In the material below, find the line with "right eye: (435, 296)" and the line with "left elbow: (484, 387)", then output those two lines and every line between them, exactly.
***
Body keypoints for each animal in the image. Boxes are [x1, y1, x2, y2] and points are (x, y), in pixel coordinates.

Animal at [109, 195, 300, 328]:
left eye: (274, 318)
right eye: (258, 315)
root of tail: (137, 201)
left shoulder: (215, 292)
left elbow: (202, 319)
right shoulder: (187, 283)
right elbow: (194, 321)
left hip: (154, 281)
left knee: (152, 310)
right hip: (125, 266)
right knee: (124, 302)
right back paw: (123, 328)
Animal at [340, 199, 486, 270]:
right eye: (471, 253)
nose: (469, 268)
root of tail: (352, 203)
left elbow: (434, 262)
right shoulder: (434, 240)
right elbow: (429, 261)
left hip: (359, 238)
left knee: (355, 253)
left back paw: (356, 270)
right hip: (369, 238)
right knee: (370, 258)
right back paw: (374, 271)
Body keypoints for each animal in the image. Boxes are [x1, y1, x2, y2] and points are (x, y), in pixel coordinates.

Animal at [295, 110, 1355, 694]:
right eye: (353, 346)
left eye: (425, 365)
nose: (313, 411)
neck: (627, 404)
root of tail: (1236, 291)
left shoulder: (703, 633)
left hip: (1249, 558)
***
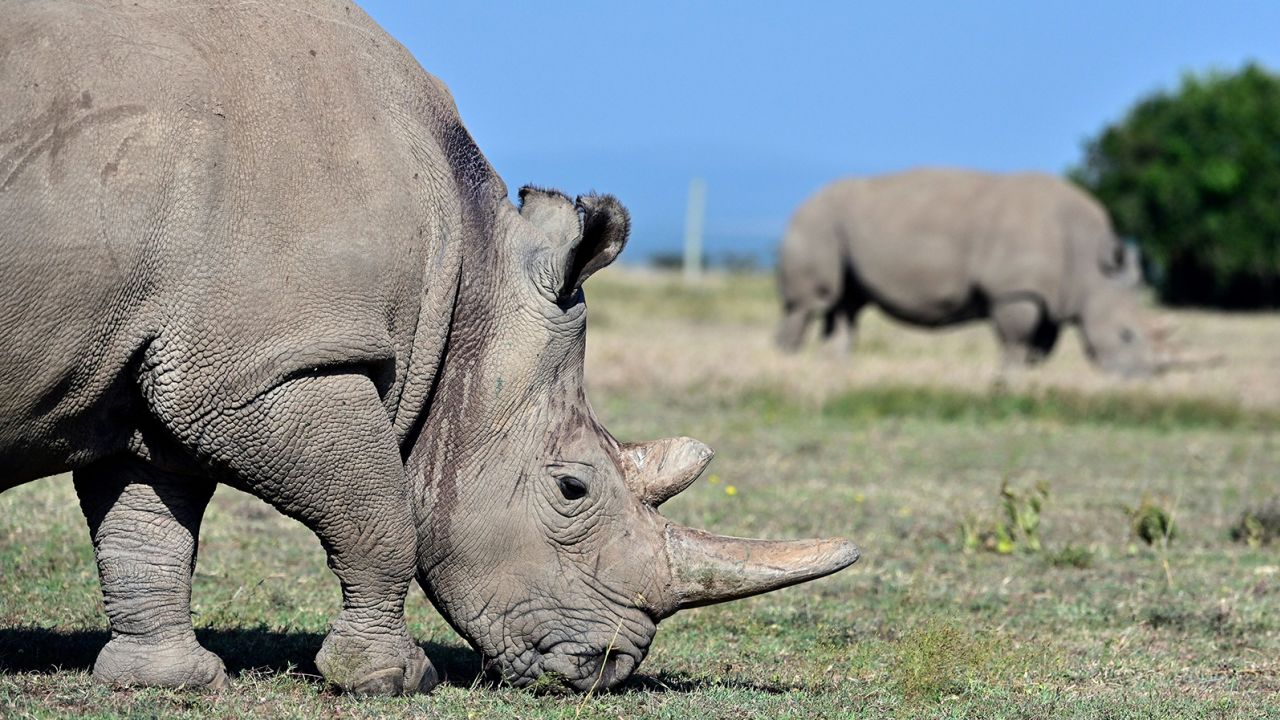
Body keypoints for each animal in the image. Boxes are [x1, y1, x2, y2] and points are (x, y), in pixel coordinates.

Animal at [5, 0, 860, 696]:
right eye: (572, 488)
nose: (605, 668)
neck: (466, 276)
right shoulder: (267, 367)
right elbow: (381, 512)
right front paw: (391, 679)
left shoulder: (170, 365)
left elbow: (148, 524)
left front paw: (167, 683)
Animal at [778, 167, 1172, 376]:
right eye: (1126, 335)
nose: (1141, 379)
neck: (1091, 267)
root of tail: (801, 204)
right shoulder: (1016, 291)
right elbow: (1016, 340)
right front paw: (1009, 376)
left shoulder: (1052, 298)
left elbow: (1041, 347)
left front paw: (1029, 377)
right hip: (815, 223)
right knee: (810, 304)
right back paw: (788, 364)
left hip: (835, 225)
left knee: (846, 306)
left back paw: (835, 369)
***
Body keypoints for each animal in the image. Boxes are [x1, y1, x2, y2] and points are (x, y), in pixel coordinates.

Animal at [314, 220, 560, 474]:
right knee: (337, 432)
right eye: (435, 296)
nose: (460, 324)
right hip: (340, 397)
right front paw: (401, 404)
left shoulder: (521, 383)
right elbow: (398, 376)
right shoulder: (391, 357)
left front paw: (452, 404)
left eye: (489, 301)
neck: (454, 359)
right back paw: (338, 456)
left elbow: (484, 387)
***
Exercise solution =>
right eye: (435, 296)
nose: (460, 324)
right hip: (340, 397)
right front paw: (401, 404)
left shoulder: (521, 383)
right elbow: (398, 376)
right shoulder: (391, 357)
left front paw: (452, 404)
left eye: (489, 301)
neck: (454, 359)
right back paw: (338, 456)
left elbow: (484, 387)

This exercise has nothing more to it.